Testing Cache-Based Resilience
// PRODUCTION - Test: cache serves stale data during dependency outage
@SpringBootTest
class FraudBalanceCacheTest {
@Autowired
private LoadingCache<String, BigDecimal> fraudBalanceCache;
@MockBean
private BalanceClient balanceClient;
@Test
void servesStaleDataDuringOutage() throws Exception {
String accountId = "ACC-12345";
BigDecimal originalBalance = new BigDecimal("5000.00");
// Prime the cache
when(balanceClient.getBalance(accountId))
.thenReturn(originalBalance);
fraudBalanceCache.get(accountId);
// Simulate dependency outage
when(balanceClient.getBalance(accountId))
.thenThrow(new RuntimeException("Connection refused"));
// Force refresh (simulates time passing beyond refreshAfterWrite)
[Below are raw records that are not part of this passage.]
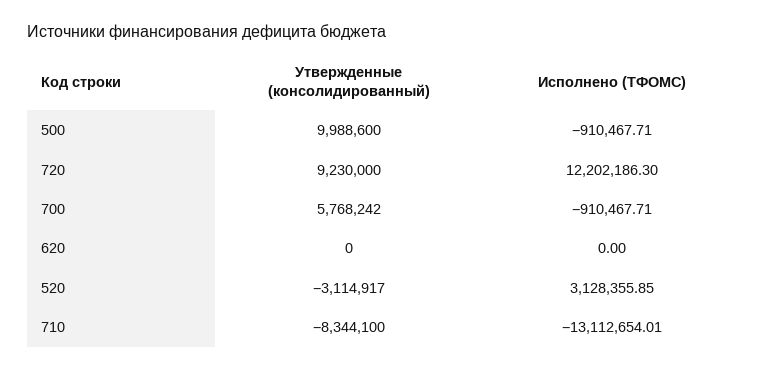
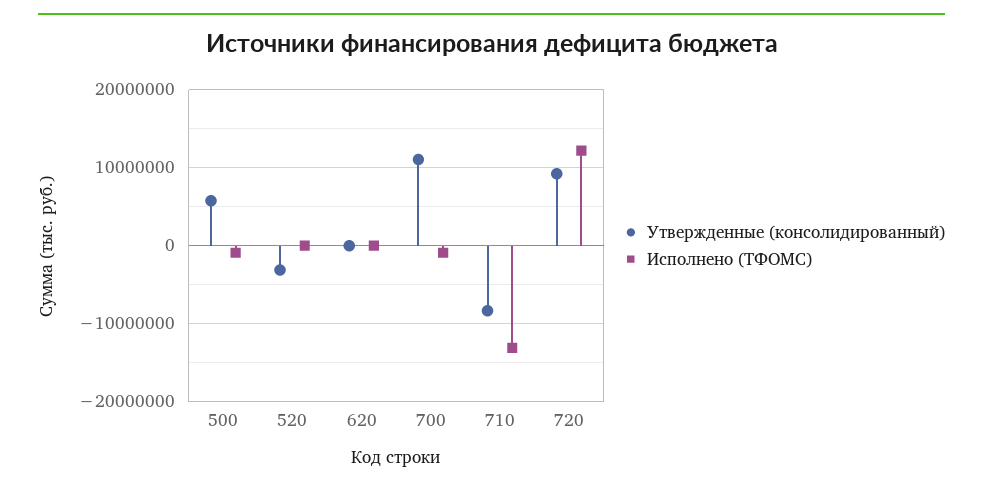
  {
    "Утвержденные (консолидированный)": {
-     "500": 9988600,
+     "500": 6000000,
      "720": 9230000,
-     "700": 5768242,
+     "700": 11000000,
      "620": 0,
      "520": -3114917,
      "710": -8344100
    },
    "Исполнено (ТФОМС)": {
      "500": -910467.71,
      "720": 12202186.3,
      "700": -910467.71,
      "620": 0,
-     "520": 3128355.85,
+     "520": 0,
      "710": -13112654.01
    }
  }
fraudBalanceCache.refresh(accountId);
Thread.sleep(100); // Allow async refresh to complete
// Cache should still serve the original value
BigDecimal cached = fraudBalanceCache.get(accountId);
assertThat(cached).isEqualByComparingTo(originalBalance);
}
@Test
void updatesWhenDependencyRecovers() throws Exception {
String accountId = "ACC-12345";
BigDecimal oldBalance = new BigDecimal("5000.00");
BigDecimal newBalance = new BigDecimal("4800.00");
// Prime with old balance
when(balanceClient.getBalance(accountId))
.thenReturn(oldBalance);
fraudBalanceCache.get(accountId);
// Dependency recovers with new balance
when(balanceClient.getBalance(accountId))
.thenReturn(newBalance);
fraudBalanceCache.refresh(accountId);
Thread.sleep(100);
BigDecimal cached = fraudBalanceCache.get(accountId);
assertThat(cached).isEqualByComparingTo(newBalance);
}
}
The Observable Signal
# PRODUCTION - Prometheus metrics for cache-based resilience
# Caffeine exposes these via Micrometer integration
# Cache hit rate (should be >95% under normal operation)
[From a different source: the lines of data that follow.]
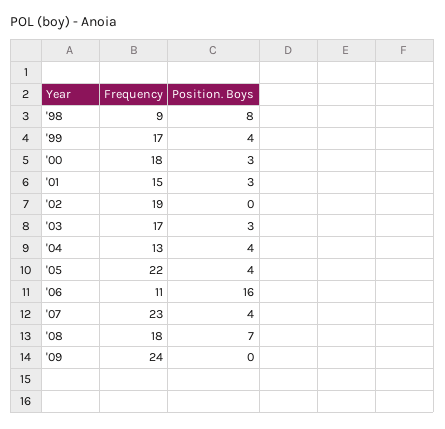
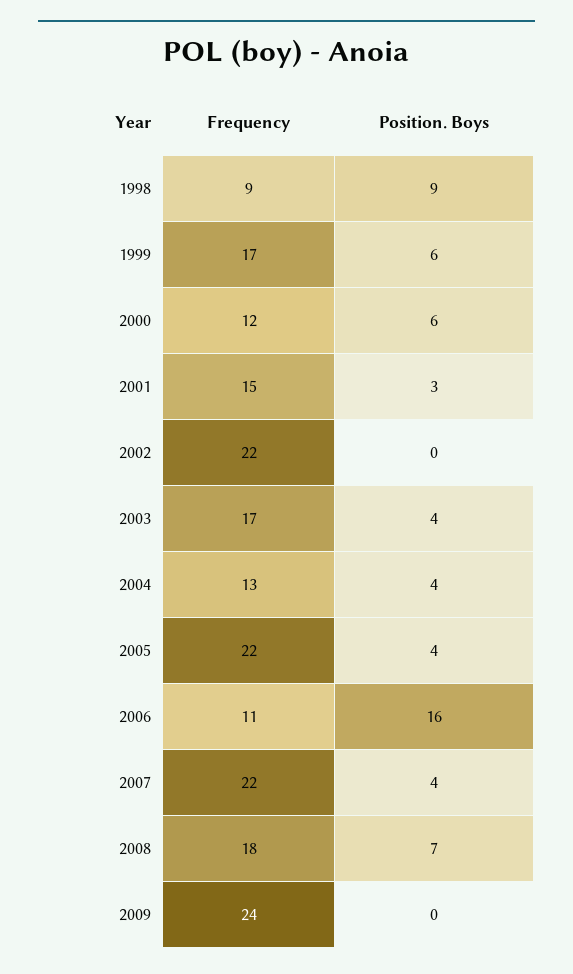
  {
    "Frequency": {
      "'98": 9,
      "'99": 17,
-     "'00": 18,
+     "'00": 12,
      "'01": 15,
-     "'02": 19,
+     "'02": 22,
      "'03": 17,
      "'04": 13,
      "'05": 22,
      "'06": 11,
-     "'07": 23,
+     "'07": 22,
      "'08": 18,
      "'09": 24
    },
    "Position. Boys": {
-     "'98": 8,
+     "'98": 9,
-     "'99": 4,
+     "'99": 6,
-     "'00": 3,
+     "'00": 6,
      "'01": 3,
      "'02": 0,
-     "'03": 3,
+     "'03": 4,
      "'04": 4,
      "'05": 4,
      "'06": 16,
      "'07": 4,
      "'08": 7,
      "'09": 0
    }
  }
cache_gets_total{cache="fraudBalance", result="hit"}
# Cache miss rate (triggers synchronous load)
cache_gets_total{cache="fraudBalance", result="miss"}
# Cache load failures (dependency unreachable, stale data served)
cache_load_failure_total{cache="fraudBalance"}
# Cache eviction (entries expired beyond staleDuration)
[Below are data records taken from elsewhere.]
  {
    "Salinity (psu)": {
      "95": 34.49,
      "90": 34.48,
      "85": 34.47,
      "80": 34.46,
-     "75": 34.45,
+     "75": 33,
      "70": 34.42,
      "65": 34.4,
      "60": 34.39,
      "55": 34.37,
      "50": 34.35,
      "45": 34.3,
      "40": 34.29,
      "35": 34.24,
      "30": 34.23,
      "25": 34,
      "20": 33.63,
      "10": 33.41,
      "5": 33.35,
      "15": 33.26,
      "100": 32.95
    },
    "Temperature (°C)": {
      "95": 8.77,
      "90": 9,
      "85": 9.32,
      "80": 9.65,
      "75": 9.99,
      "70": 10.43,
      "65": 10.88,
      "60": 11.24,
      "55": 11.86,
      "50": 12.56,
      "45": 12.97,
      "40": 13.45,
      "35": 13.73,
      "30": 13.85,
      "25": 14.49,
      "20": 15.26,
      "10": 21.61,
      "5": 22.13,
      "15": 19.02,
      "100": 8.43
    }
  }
cache_evictions_total{cache="fraudBalance"}
A healthy cache shows: high hit rate (>95%), low miss rate (<5%), near-zero load failures. During a dependency outage, the hit rate stays high (stale entries served), load failures spike (async refreshes failing), and the eviction count stays flat (entries not being evicted because they are being served). When the outage exceeds expireAfterWrite, evictions begin and cache misses spike. This is the point where the cache-based resilience is exhausted and the caller must handle the failure explicitly.
The critical alert: cache_load_failure_total sustained for longer than expireAfterWrite. This means the cache is draining and stale data will soon be unavailable.